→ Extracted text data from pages
☆ ☆ ☆ ☆ ☆

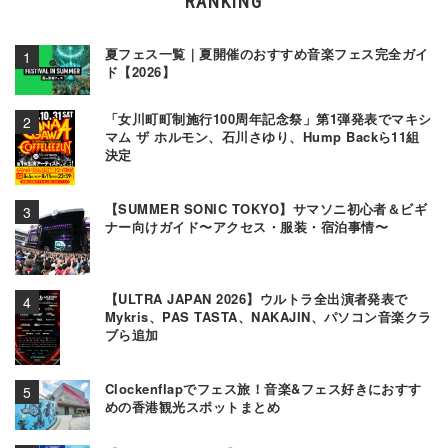
RANKING
夏フェス一覧｜夏開催のおすすめ音楽フェス完全ガイ
ド【2026】
「女川町町制施行100周年記念祭」第1弾発表でマキシ
マム ザ ホルモン、石川さゆり、Hump Backら11組
決定
【SUMMER SONIC TOKYO】サマソニ初心者＆ビギ
ナー向けガイド〜アクセス・服装・宿泊事情〜
【ULTRA JAPAN 2026】ウルトラ全出演者発表で
Mykris、PAS TASTA、NAKAJIN、パソコン音楽クラ
ブら追加
Clockenflapでフェス旅！音楽&フェス好きにおすす
めの香港観光スポットまとめ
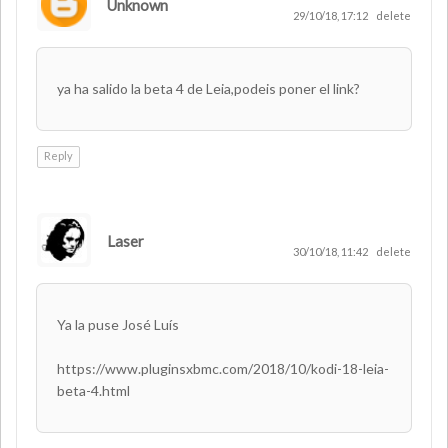
Unknown
29/10/18, 17:12
delete
ya ha salido la beta 4 de Leia,podeis poner el link?
Reply
Laser
AUTHOR
30/10/18, 11:42
delete
Ya la puse José Luís
https://www.pluginsxbmc.com/2018/10/kodi-18-leia-
beta-4.html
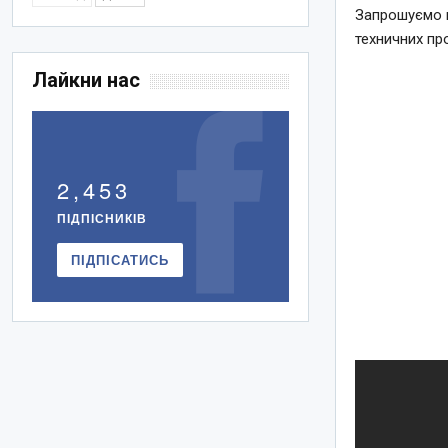
Запрошуємо
техничних пр
Лайкни нас
2,453
ПІДПІСНИКІВ
ПІДПІСАТИСЬ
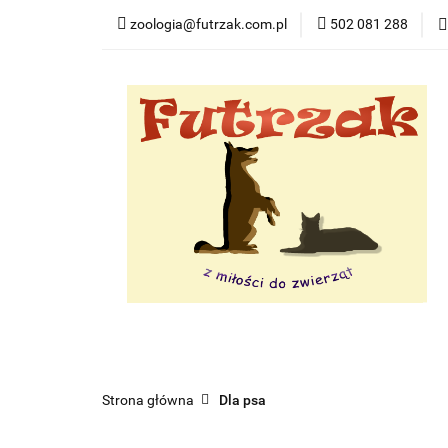
zoologia@futrzak.com.pl
502 081 288
Dla psa
Dla ko
Zobacz
Dla psa
Dla kota
Dla gryzoni
Dl
Strona główna
Dla psa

☆ ☆ ☆ ☆ ☆

→ DESCRIPTION OF THE TASK
Count the lines of the listing above that contain the string "beta", treating uppercase and lowercase letters as distinct. Give only the number.

→ REPLY TO THE TASK
2